Father, help us all rediscover our first love and devotion to you, and let us return to the first works, as Jesus commanded. If we love Him, we will keep his commands. He loved us enough to die for us and send the Holy Spirit so we would be able.

You Won’t Have to Do It Alone

Then David said to Solomon his son, “Be strong and courageous and do it. Do not be afraid and do not be dismayed, for the Lord God, even my God, is with you. He will not leave you or forsake you, until all the work for the service of the house of the Lord is finished. And behold the divisions of the priests and the Levites for all the service of the house of God; and with you in all the work will be every willing man who has skill for any kind of service; also the officers and all the people will be wholly at your command.”

1 Chronicles 28:20-21.

This task must have been intimidating to Solomon. It was a big project, but this was also his father’s dream, not his. But David did not only pass on the dream, but the charge to live a life of obedience and faithfulness to God, so that the dream may become his own.

Jesus left us a dream of building His house, the church, which is the body of Christ. We were told to go, to make disciples and teach obedience to His commands. Instead, we have given our time, talent and treasure to church buildings, where we hear self-help topics so we’ll be blessed. We are not living God’s dream, but our own.

The King’s Friend

Jonathan, David’s uncle, was a counselor, being a man of understanding and a scribe. He and Jehiel the son of Hachmoni attended the king’s sons. Ahithophel was the king’s counselor, and Hushai the Archite was the king’s friend. Ahithophel was succeeded by Jehoiada the son of Benaiah, and Abiathar. Joab was commander of the king’s army. 1 Chronicles 27:32-34.

At the end of yet another long list of important staff members and other functionaries is this paragraph. In it you find someone who seems to have no other purpose but to be the king’s friend. This would have undoubtedly been Jonathan, had he lived. But even that might have been awkward since Jonathan was the son of the previous king. Hushai the Archite seems to be a guy with no baggage or other responsibilities. He probably got himself and the king a couple of beers at the end if the day and talked about hunting and fishing.

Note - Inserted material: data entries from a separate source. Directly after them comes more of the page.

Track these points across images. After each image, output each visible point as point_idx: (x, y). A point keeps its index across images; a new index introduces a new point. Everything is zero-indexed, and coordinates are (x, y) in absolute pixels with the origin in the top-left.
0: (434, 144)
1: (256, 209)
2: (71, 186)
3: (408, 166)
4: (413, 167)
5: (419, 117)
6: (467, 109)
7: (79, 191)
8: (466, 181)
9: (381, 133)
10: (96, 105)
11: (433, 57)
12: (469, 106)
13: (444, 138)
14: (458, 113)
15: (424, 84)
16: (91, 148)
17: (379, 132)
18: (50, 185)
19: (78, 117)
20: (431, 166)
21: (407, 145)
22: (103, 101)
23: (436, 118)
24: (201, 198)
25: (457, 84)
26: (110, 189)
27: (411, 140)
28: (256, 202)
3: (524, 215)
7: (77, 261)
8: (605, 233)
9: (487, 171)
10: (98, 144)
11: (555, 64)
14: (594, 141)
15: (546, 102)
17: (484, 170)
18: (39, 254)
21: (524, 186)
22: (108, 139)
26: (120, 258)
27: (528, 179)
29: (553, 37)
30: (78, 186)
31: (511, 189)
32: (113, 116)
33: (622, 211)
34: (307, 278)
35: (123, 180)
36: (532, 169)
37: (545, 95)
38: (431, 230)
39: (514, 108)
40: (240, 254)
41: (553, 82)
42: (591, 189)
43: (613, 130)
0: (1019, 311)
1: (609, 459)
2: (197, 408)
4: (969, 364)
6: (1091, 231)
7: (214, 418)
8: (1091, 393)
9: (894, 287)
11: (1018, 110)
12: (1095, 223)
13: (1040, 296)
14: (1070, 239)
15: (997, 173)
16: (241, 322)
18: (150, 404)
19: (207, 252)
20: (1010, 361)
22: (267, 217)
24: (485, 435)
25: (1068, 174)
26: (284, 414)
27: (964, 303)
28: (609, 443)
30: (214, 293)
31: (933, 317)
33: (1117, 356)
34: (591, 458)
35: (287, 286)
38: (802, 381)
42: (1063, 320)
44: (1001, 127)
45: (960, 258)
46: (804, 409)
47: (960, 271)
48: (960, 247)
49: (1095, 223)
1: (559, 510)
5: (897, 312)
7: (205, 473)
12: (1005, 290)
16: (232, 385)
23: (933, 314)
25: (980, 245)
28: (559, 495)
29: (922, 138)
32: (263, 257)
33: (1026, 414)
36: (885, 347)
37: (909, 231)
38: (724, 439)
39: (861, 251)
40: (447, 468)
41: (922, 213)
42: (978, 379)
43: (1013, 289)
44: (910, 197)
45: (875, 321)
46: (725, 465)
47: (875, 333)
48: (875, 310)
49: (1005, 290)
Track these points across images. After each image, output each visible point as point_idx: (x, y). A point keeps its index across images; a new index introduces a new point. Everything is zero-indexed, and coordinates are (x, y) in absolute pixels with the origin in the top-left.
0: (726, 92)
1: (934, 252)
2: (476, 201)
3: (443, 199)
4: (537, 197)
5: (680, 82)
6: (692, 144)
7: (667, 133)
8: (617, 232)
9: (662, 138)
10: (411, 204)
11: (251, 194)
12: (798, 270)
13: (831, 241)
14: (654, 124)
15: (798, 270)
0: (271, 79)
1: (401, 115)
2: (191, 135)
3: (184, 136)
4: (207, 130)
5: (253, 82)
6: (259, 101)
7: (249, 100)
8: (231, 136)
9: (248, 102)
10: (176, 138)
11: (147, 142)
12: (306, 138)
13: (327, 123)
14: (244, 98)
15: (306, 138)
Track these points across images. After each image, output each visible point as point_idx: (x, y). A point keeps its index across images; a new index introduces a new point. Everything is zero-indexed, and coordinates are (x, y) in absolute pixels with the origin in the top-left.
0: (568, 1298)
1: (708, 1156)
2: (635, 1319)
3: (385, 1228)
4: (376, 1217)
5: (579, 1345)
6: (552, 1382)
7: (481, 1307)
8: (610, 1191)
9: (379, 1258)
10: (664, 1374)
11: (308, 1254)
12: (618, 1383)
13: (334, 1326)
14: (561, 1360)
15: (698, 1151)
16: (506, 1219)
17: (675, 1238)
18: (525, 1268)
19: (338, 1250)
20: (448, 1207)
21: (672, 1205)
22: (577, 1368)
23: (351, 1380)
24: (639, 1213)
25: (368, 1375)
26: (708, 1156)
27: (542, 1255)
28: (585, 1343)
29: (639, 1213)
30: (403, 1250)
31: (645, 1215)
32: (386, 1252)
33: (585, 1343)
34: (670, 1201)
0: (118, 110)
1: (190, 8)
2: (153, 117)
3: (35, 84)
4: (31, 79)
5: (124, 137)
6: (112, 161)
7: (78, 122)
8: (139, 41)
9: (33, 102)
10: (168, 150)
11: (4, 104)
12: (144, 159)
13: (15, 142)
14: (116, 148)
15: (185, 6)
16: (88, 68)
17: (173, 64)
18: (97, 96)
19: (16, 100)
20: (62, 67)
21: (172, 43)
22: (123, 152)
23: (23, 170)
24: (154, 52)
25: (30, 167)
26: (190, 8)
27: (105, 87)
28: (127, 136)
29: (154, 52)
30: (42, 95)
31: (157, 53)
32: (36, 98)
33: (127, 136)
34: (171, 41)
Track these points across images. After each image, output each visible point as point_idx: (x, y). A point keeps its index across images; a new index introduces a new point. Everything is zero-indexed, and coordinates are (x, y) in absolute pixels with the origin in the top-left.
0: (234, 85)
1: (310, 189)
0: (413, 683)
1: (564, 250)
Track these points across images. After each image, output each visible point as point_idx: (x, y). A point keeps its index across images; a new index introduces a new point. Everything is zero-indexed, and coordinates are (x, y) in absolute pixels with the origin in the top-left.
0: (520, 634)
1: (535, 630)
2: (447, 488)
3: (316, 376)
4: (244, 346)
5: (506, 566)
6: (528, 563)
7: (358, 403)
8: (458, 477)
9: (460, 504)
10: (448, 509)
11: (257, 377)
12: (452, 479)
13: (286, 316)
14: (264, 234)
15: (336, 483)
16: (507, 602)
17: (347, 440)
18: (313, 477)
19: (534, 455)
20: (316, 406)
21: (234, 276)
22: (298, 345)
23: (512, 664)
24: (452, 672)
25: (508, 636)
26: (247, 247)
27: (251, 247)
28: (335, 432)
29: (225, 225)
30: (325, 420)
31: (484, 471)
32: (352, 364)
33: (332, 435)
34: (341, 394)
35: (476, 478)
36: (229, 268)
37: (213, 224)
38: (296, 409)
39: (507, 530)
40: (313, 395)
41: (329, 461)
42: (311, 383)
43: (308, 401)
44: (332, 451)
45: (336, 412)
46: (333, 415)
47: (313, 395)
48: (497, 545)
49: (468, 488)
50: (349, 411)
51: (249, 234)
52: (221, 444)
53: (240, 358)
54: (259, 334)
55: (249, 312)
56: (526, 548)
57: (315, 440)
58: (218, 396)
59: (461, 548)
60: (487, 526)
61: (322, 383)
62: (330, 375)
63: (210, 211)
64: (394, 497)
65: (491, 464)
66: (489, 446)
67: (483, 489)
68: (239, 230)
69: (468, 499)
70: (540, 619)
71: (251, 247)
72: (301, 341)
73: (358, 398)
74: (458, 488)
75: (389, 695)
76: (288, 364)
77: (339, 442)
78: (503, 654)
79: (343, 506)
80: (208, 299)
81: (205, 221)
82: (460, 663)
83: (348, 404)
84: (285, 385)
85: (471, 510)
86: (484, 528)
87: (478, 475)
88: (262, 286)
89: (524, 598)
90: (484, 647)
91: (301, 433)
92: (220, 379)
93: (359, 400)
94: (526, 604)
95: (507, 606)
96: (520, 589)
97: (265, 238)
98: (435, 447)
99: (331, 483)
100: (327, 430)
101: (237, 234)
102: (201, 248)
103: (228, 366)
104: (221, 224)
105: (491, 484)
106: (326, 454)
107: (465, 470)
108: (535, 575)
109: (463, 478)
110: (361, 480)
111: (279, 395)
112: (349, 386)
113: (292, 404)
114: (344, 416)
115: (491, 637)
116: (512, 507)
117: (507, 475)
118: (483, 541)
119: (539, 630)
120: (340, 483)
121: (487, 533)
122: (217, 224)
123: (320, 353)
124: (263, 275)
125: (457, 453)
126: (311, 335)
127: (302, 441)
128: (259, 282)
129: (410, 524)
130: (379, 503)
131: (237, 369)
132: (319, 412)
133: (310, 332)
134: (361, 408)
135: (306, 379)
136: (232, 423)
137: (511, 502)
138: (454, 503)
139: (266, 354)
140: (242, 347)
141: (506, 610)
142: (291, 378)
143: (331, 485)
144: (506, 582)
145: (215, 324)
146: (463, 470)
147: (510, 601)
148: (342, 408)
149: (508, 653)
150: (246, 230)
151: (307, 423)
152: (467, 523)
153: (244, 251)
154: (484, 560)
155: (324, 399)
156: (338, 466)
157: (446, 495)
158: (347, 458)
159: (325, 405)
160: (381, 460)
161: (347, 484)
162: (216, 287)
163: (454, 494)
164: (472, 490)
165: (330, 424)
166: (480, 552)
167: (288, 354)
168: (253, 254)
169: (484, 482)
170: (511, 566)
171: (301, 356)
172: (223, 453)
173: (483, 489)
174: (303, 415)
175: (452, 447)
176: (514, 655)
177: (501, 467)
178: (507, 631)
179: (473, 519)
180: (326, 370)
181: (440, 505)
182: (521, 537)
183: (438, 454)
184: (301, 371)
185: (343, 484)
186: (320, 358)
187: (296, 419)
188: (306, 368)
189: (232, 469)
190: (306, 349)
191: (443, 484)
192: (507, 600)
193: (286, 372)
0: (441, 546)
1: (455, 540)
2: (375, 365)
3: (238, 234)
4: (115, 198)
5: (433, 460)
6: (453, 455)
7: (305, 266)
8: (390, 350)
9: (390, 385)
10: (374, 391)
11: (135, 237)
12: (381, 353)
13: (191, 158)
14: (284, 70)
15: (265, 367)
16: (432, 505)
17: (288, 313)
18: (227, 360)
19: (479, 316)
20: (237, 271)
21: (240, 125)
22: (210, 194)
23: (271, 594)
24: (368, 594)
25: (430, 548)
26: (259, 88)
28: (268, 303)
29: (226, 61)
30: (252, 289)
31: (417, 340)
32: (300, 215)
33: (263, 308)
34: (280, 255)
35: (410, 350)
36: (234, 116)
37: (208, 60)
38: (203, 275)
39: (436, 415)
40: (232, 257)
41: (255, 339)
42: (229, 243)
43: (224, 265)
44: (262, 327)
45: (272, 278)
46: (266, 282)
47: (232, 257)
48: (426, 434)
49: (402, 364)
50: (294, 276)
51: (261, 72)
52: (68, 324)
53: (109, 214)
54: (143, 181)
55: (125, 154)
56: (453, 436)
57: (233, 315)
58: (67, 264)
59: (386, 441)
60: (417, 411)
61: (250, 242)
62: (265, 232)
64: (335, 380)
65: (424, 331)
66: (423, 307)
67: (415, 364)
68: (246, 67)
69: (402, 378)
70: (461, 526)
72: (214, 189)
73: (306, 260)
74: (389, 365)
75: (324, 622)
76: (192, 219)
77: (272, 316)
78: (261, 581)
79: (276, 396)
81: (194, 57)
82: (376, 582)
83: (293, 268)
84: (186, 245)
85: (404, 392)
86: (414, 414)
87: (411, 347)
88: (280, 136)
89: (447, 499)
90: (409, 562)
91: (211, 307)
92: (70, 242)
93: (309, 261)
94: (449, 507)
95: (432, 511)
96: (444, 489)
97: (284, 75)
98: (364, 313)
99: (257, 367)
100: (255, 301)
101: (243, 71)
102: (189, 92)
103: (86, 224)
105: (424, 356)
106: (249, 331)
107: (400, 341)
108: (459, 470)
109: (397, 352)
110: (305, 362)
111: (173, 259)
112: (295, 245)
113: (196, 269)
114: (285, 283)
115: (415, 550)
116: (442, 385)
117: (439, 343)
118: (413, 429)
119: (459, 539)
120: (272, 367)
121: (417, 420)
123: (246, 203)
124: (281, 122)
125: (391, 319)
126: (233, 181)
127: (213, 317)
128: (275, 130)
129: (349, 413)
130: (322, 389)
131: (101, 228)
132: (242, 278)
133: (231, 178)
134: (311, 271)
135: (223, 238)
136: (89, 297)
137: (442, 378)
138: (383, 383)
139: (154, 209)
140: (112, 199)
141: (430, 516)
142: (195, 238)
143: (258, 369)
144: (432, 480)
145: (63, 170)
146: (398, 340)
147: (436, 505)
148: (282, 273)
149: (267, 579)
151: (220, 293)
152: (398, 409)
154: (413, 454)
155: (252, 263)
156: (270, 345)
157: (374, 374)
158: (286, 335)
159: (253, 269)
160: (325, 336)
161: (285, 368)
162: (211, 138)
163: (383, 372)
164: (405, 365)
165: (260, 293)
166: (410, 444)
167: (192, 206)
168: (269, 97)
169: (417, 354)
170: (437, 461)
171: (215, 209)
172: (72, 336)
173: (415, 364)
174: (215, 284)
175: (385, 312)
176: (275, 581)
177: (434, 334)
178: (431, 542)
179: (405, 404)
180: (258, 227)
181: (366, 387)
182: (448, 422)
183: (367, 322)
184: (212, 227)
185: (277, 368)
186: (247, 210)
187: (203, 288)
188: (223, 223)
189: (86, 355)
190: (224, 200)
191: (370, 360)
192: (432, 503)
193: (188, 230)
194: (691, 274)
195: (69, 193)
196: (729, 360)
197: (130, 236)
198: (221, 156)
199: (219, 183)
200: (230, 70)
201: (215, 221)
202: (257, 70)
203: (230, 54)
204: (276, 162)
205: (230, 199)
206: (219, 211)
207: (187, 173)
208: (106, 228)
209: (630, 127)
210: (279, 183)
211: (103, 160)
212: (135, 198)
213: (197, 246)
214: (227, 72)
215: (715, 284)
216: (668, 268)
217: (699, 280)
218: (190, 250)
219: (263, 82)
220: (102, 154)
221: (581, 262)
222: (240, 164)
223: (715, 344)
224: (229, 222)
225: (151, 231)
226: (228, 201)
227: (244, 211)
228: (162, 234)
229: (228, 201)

Or even better, took David hunting and fishing when the throne was getting on his nerves.

Whatever he did, it’s a reminder that you need to make room for fun and relaxation. Maybe you need a friend. Or maybe you could be that friend. A friend is often closer than a brother, and will tell you things an employee won’t.

Jesus was called the friend of sinners. Did that mean people let their guard down around Him? We’re they on their best behavior? And if they were, was it because He intimidated them, or because He loved them?